++++ PAGE ++++

Sometimes you can do everything right but still end up with a bad credit score. In fact, a lot of people get flummoxed over their bad credit scores despite paying their bills on time and not using up the entire limit on their card. Unfortunately, a striking majority of us do not understand how credit rating works and often remain in the dark over things that can have a big impact on our credit scores. 

Here are five weird and lesser-known ways you could be hurting your credit score, without even realizing it.

Not having any loans or credit cards at all

If I don’t take out any loan from a bank or use a credit card, then my rating should not be impacted, right? Well, a lot of people have this preconceived notion that no activity on the credit front will not have any effect on their score. Unfortunately, that is not the case. Good credit scores are only possible if you have the right mix of credit products and have a healthy history of paying your debts on time. People who don’t borrow loans or use credit cards often up end up with poor scores due to lack of data to be assigned a score.

Canceling your credit card

Closing down an existing card can impact your credit score as it pushes up your credit utilization ratio, which is taken into account while calculating the score. It’s always prudent to hold on to a credit card account, especially if you have a good repayment record attached to it. The longer your credit record, the better your creditworthiness will be. If you have no need for a credit card anymore, make sure you pay off the entire outstanding amount before closing it.

++++ GIVEN RECORDS ++++

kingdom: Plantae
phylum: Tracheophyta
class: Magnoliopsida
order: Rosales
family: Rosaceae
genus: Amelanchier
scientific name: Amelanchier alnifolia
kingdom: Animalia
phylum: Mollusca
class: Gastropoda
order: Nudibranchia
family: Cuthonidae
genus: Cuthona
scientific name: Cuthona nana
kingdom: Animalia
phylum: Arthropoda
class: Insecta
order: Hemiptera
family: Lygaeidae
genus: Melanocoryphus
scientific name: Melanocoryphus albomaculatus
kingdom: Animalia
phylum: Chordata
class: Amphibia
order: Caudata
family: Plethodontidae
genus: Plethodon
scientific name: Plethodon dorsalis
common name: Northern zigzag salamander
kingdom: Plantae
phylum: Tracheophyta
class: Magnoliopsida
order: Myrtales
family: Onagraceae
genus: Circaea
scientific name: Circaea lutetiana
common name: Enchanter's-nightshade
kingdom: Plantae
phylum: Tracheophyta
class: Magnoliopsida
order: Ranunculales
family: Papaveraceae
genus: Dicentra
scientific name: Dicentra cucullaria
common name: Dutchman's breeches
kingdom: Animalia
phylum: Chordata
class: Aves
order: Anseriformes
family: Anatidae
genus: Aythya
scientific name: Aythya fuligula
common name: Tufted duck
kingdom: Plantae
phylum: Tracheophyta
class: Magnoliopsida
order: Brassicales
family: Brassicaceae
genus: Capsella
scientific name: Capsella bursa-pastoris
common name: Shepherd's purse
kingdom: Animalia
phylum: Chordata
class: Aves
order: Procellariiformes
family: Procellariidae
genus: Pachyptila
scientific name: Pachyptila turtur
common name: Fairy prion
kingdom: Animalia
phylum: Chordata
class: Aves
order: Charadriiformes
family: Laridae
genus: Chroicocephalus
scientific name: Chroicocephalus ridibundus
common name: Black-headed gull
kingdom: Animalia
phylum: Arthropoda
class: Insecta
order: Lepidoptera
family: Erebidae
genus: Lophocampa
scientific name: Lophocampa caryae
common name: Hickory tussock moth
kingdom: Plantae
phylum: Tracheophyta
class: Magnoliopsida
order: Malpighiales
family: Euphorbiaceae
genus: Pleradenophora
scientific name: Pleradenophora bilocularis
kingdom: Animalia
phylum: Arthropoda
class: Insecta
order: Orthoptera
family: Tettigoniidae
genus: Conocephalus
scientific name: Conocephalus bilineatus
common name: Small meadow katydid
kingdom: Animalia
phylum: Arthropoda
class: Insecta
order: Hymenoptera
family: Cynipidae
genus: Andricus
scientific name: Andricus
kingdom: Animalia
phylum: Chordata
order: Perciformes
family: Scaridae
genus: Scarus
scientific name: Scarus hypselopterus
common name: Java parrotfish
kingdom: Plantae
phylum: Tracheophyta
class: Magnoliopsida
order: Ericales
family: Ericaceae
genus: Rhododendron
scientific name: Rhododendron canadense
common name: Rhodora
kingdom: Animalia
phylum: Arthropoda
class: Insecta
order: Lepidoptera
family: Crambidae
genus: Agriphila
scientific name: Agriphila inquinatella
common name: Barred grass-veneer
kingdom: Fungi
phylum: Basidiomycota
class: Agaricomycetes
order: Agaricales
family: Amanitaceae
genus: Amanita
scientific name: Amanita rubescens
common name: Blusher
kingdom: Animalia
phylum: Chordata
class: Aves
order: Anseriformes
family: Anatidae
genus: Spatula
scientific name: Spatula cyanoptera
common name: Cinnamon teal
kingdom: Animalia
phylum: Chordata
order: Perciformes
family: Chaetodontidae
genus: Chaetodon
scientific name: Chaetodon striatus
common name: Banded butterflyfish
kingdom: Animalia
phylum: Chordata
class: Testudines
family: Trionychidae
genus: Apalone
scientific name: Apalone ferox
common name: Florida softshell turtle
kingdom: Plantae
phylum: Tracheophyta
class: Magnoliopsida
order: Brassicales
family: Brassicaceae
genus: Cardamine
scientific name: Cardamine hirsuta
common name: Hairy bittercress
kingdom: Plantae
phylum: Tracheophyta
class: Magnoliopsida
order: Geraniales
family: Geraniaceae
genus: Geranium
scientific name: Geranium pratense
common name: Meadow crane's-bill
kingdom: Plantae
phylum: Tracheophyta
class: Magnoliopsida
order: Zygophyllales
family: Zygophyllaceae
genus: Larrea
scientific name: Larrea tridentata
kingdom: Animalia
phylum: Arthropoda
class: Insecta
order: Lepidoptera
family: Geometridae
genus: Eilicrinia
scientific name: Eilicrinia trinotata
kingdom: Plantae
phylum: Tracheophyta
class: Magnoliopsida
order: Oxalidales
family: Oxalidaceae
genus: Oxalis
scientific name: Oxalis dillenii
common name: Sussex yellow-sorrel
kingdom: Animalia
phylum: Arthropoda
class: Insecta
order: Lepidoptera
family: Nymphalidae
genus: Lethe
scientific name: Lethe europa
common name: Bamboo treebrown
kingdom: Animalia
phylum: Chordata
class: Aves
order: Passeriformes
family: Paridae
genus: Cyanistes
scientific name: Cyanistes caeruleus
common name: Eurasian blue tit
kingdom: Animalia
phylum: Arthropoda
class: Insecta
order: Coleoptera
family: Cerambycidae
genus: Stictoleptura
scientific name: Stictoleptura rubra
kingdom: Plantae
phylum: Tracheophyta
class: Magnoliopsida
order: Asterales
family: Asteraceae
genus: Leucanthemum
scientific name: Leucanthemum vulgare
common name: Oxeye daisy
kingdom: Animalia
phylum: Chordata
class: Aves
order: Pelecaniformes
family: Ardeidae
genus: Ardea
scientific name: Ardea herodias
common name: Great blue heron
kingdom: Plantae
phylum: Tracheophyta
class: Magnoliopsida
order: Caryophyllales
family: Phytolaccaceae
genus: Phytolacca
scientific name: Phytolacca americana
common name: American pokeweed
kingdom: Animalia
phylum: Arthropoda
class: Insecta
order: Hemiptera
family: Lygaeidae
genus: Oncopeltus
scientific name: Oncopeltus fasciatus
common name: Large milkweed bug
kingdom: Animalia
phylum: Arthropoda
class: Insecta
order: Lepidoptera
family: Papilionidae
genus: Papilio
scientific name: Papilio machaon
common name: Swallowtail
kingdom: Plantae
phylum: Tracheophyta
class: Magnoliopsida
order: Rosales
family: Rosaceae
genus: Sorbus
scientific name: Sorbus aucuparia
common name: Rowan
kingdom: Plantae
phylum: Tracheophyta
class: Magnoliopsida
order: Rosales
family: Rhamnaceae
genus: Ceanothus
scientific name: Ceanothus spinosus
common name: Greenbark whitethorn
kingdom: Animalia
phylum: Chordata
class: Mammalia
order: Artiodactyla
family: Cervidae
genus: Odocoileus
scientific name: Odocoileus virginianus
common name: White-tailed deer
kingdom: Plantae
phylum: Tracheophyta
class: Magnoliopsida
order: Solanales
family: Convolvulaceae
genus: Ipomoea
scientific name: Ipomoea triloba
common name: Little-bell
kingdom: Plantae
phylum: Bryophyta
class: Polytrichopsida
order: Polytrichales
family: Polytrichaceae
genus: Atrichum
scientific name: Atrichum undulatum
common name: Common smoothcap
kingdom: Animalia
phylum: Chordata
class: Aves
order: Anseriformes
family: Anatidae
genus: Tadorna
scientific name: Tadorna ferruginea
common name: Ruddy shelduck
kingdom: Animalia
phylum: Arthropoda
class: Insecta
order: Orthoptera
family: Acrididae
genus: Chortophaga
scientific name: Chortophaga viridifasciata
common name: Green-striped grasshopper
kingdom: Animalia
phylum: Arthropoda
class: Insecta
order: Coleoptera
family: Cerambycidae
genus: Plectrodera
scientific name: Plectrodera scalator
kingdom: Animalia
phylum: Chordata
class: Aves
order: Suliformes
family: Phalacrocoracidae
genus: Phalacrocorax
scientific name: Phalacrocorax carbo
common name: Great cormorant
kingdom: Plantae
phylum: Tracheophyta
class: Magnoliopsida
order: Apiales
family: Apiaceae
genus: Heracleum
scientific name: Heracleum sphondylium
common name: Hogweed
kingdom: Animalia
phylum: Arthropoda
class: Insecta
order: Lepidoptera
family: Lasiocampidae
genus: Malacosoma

++++

* **WORK INSTRUCTIONS**
Rewrite the credit score text from "Sometimes you can" up to and including "even realizing it.", putting "baffled" in place of "flummoxed". The records have no connection to the text.

* **EXERCISE ANSWER**
Sometimes you can do everything right but still end up with a bad credit score. In fact, a lot of people get baffled over their bad credit scores despite paying their bills on time and not using up the entire limit on their card. Unfortunately, a striking majority of us do not understand how credit rating works and often remain in the dark over things that can have a big impact on our credit scores. 

Here are five weird and lesser-known ways you could be hurting your credit score, without even realizing it.